Sustaining Rabi oscillations by using a phase-tunable image drive

TL;DR

This paper investigates how phase-tunable image drives can sustain Rabi oscillations in magnetic systems, analyzing decoherence mechanisms and demonstrating conditions for long-lasting oscillations through numerical and analytical models.

Contribution

It introduces a detailed microscopic analysis of sustained Rabi oscillations using phase-tunable image drives, combining models of magnetic moments and their interactions with environments.

Findings

Sustained Rabi oscillations occur at Floquet resonance conditions.

Decoherence and many-body interactions cause decay of oscillations.

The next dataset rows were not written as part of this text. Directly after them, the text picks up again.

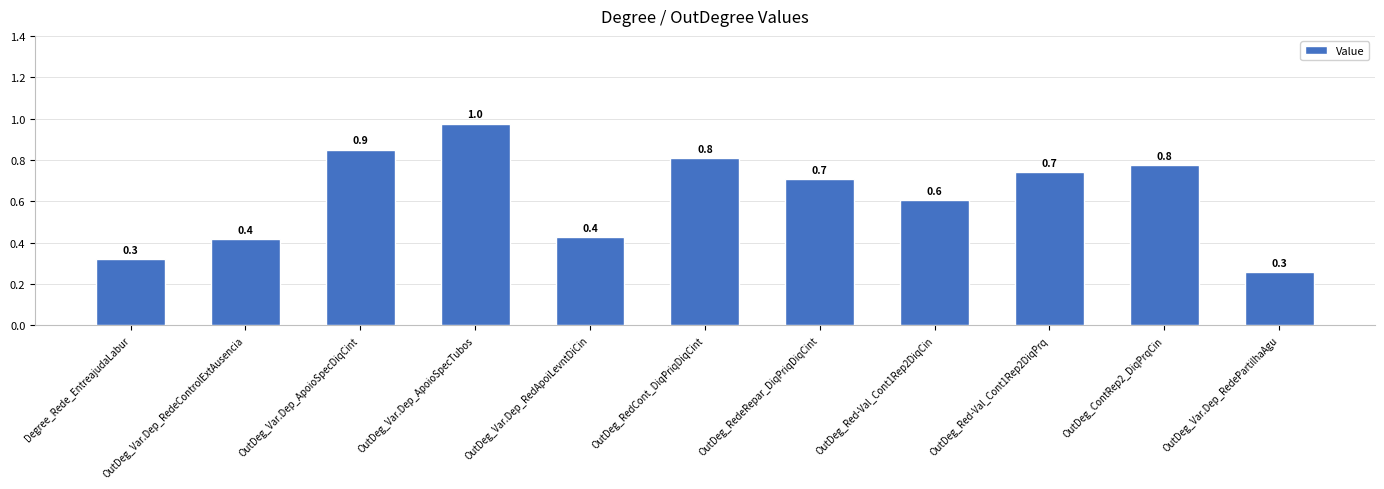

Is it true that the value at OutDeg_Var.Dep_RedeControlExtAusencia is 0.4?

True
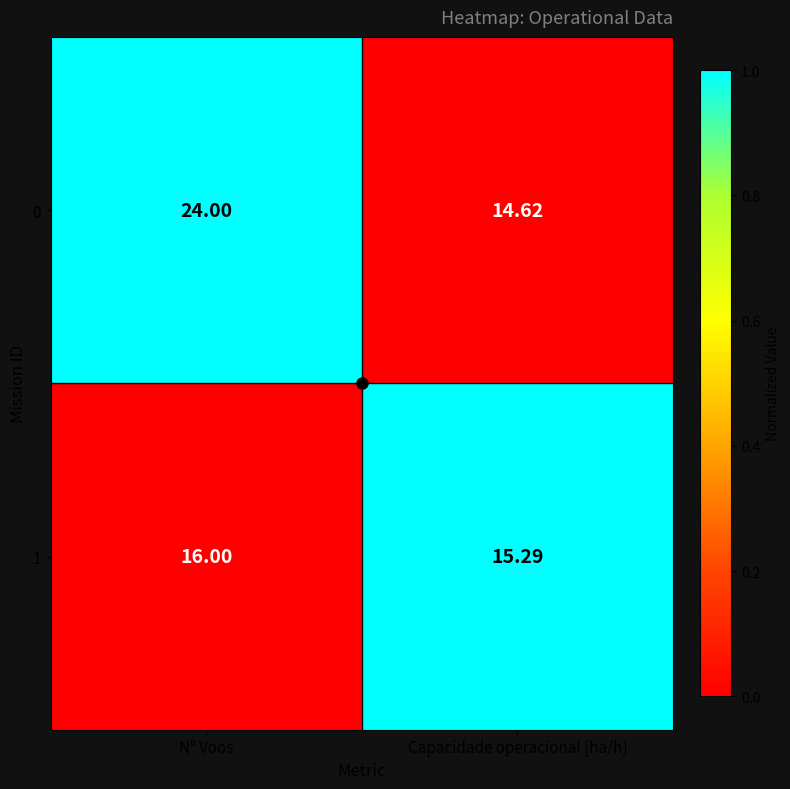

Which category has the highest value across all series?

N° Voos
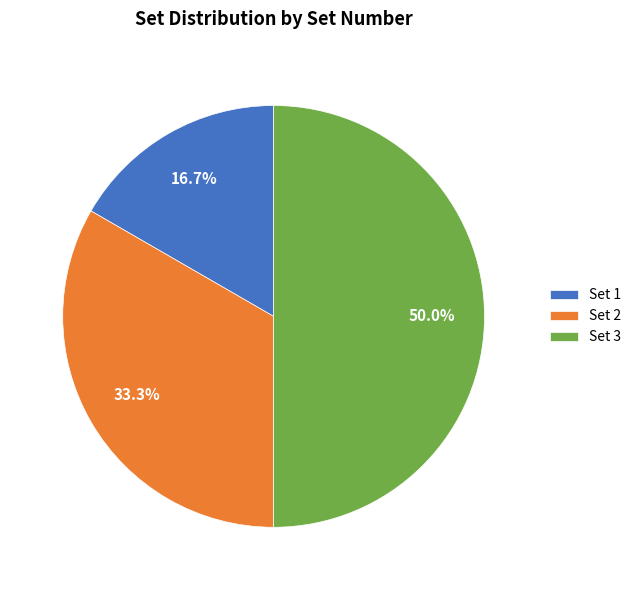

Approximately how many times larger is the value at Set 2 compared to Set 3?

0.7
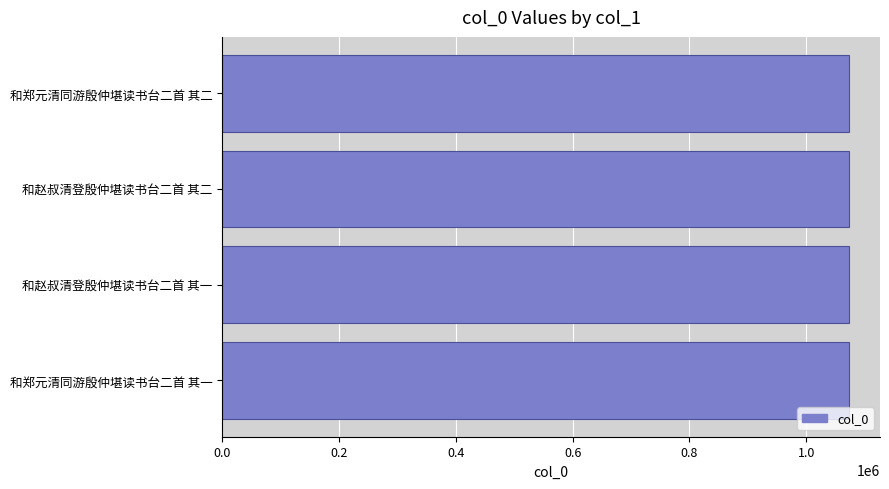

Approximately how many times larger is the value at 和赵叔清登殷仲堪读书台二首 其一 compared to 和赵叔清登殷仲堪读书台二首 其二?

1.0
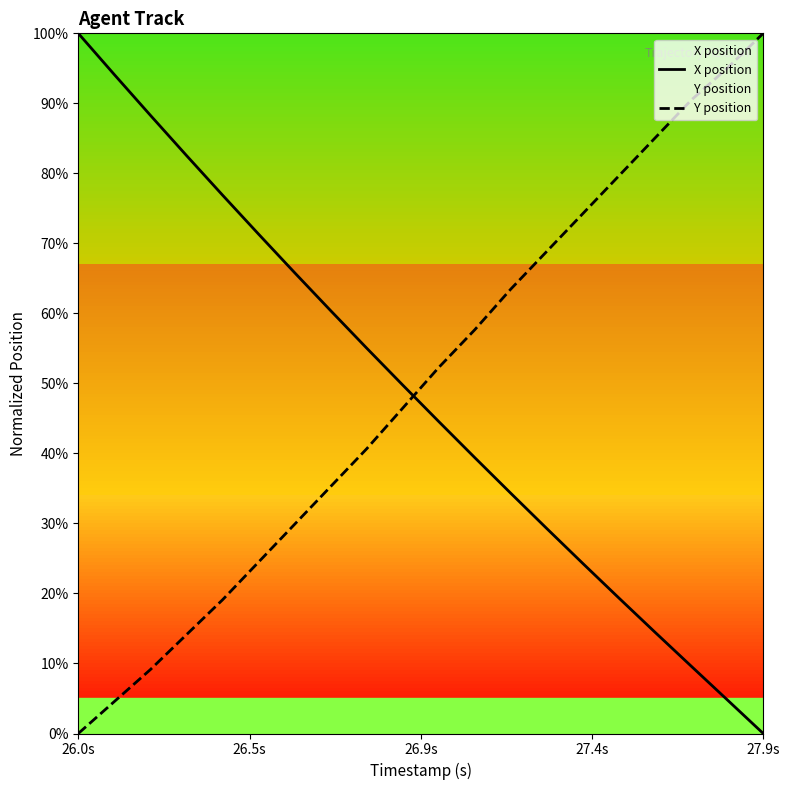

The value of X position at 27.9s is 0.0. True or false?

True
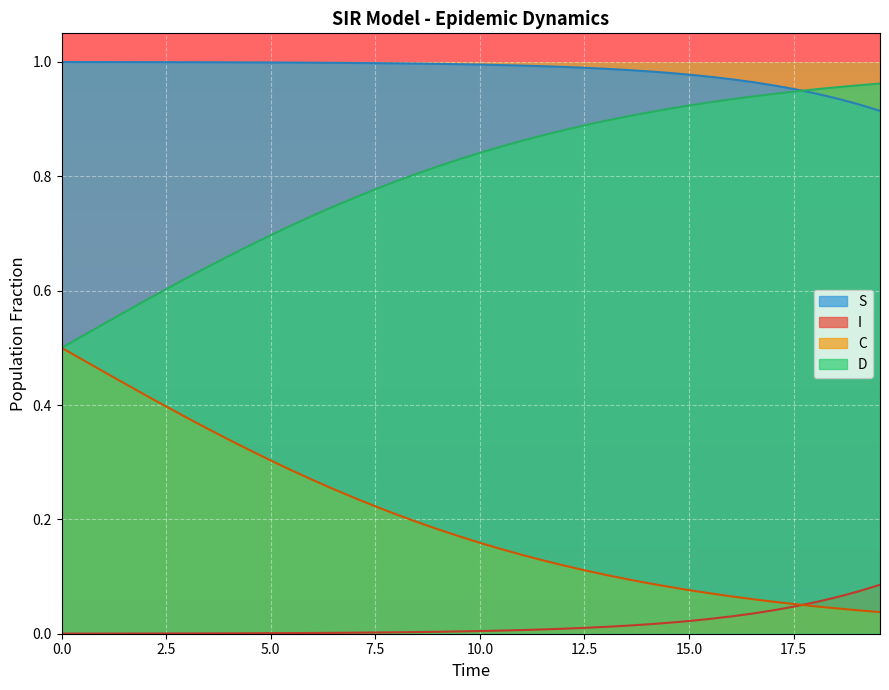

At which category is the sum across all series the highest?

11.538461538461538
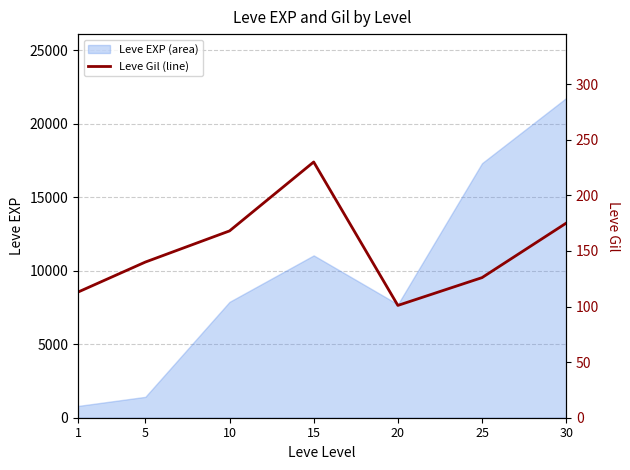

What is the average value?

150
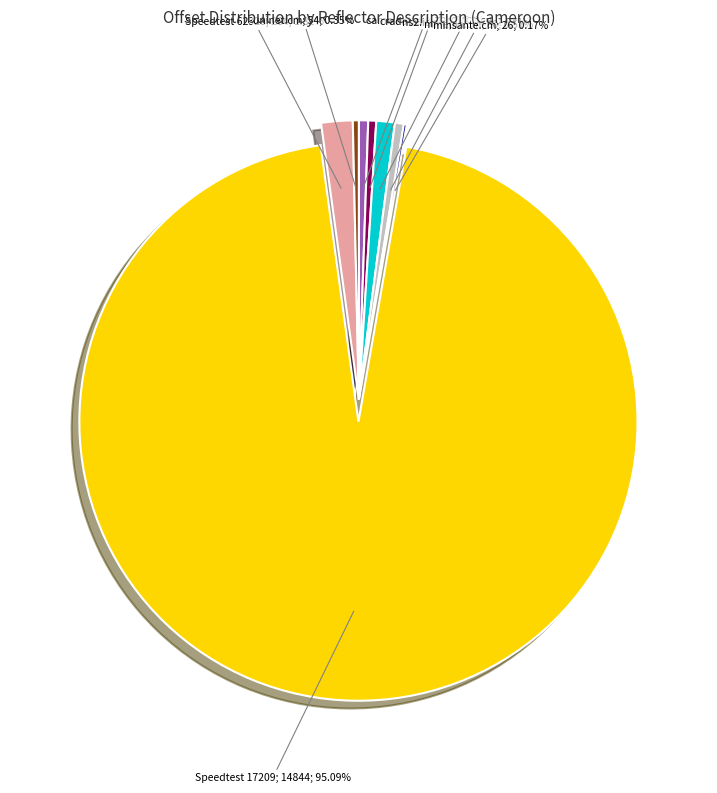

Does any single category account for the majority?

Yes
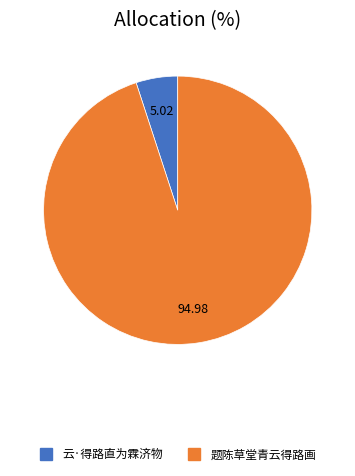

Does 云·得路直为霖济物 account for over 50% of the chart?

No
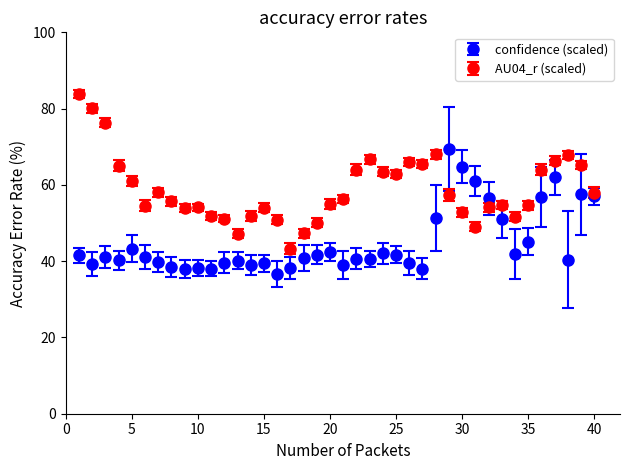

True or false: AU04_r (scaled) has more than 1 points higher than both neighbors.

True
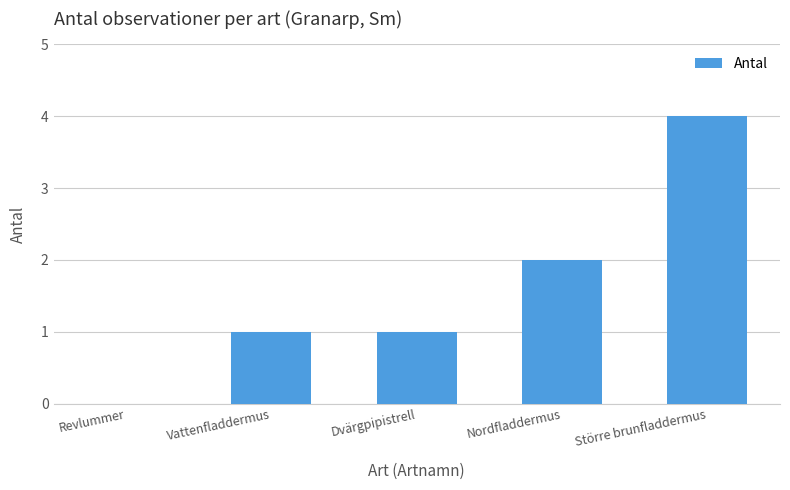

Reading right to left, extract all data points from this chart.

Större brunfladdermus=4	Nordfladdermus=2	Dvärgpipistrell=1	Vattenfladdermus=1	Revlummer=0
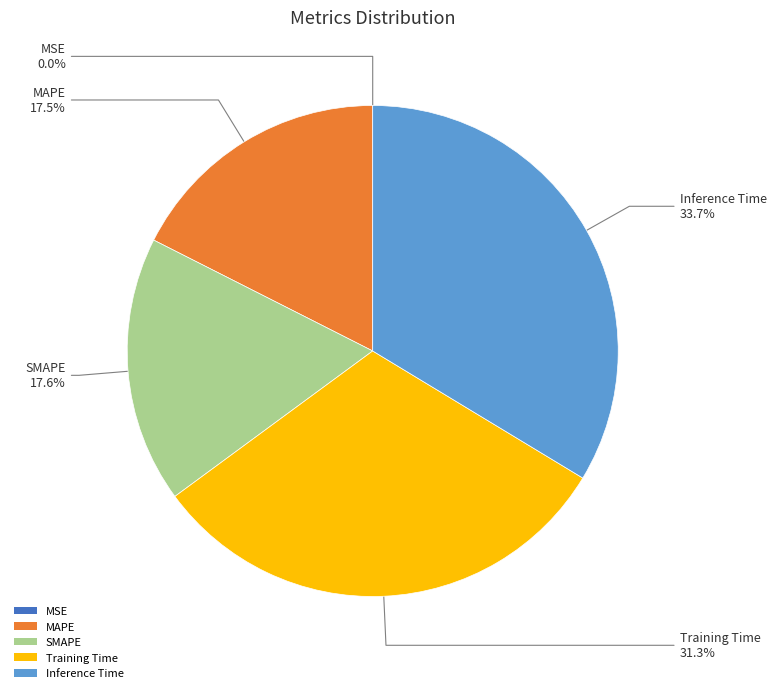

What is the largest slice in the pie chart?

Inference Time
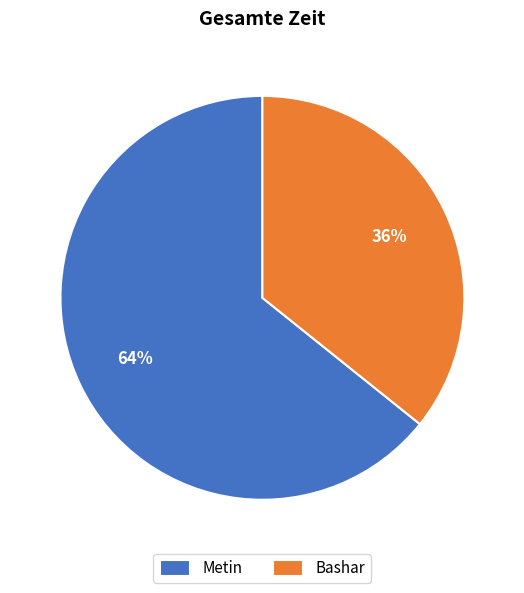

Which category has the smallest portion of the pie?

Bashar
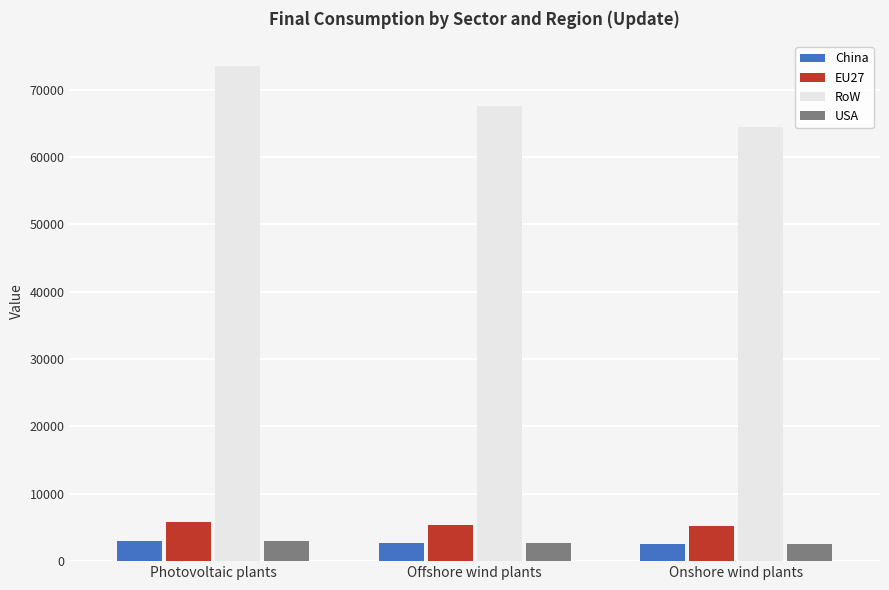

Which series has the largest total across all categories?

RoW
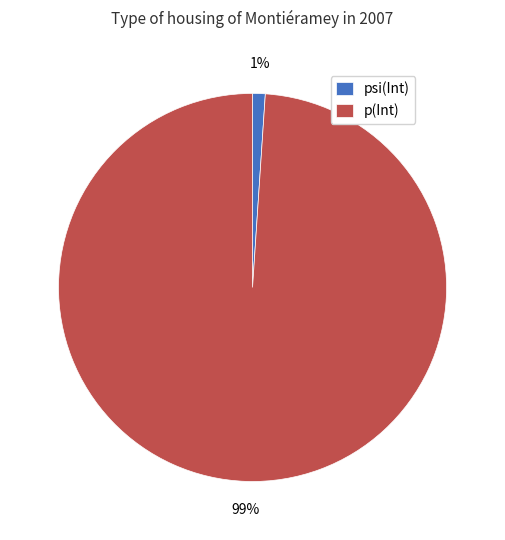

Which category has the biggest portion of the pie?

p(Int)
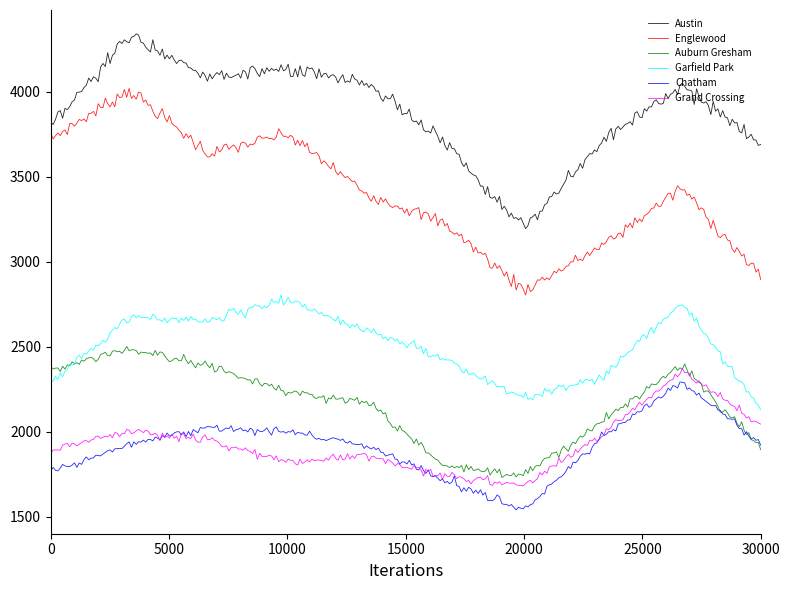

Which series has the largest total across all categories?

Austin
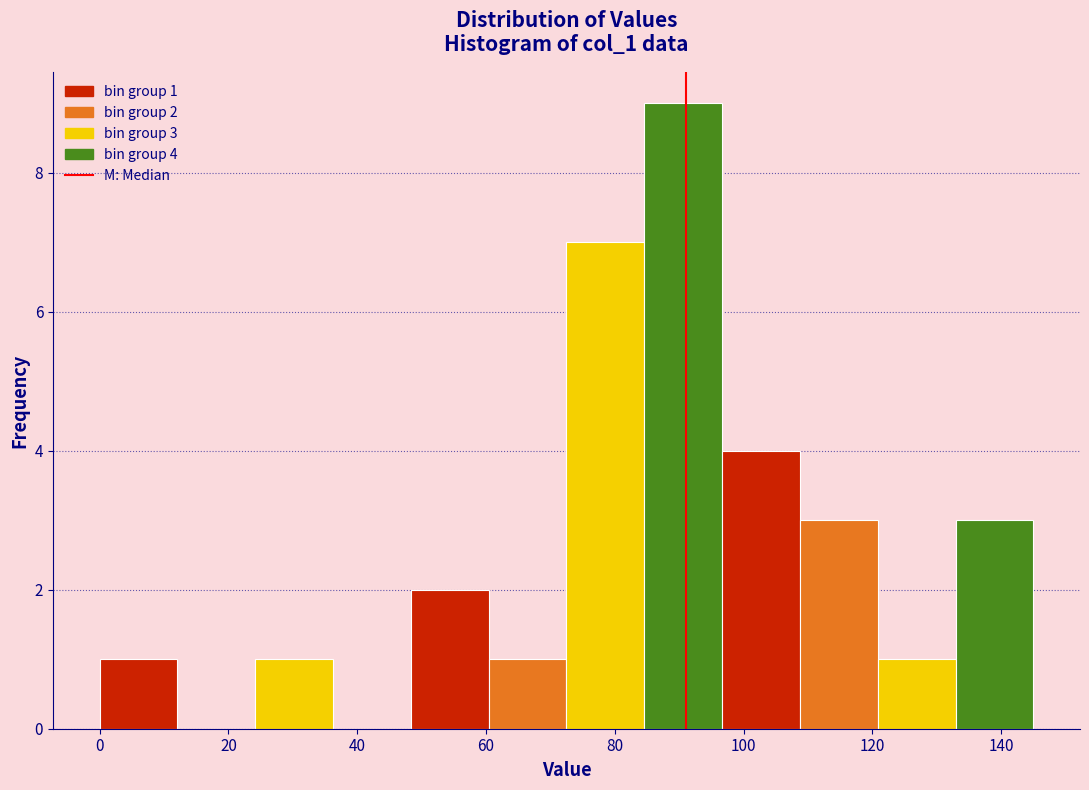

Which range on the x-axis has the tallest bar?

84 to 96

Simulation reveals complex dynamics and energy correlations in driven magnetic systems.

Abstract

Recent electron spin resonance experiments on CaWO$_4$:Gd$^{3+}$ and on other magnetic impurities have demonstrated that sustained Rabi oscillations can be created by driving a magnetic moment with a microwave field frequency slightly larger than the Larmor frequency and tuned to the Floquet resonance together with another microwave field (image drive). These observations are confirmed by the new experimental results reported in this paper. We investigate several mechanisms of decoherence and dissipation by using a combination of numerical and analytical techniques. The first microscopic model describes a magnetic moment in external magnetic fields, interacting with a bath of two-level systems acting as a source of decoherence and dissipation. The second model describes a collection of the identical, interacting magnetics moments, all subject to the same magnetic fields. In this case, the many-body interactions causes a decay of the Rabi oscillations. In addition, we also study the effect of the inhomogeneity of the microwave radiation on the decay of the Rabi oscillations. Our simulation results show that the dynamics of a magnetic moment subject to the two microwave fields with different frequencies and in contact with an environment is highly nontrivial. We show that under appropriate conditions, and in particular at the Floquet resonance, the magnetization exhibits sustained Rabi oscillations, in some cases with additional beatings. Although these two microscopic models separately describe the experimental data well, a simulation study that simultaneously accounts for both types of interactions is currently prohibitively costly. To gain further insight into the microscopic dynamics of these two different models, we study the time dependence of the bath and system energy and of the correlations of the spins, data that is not readily accessible experimentally.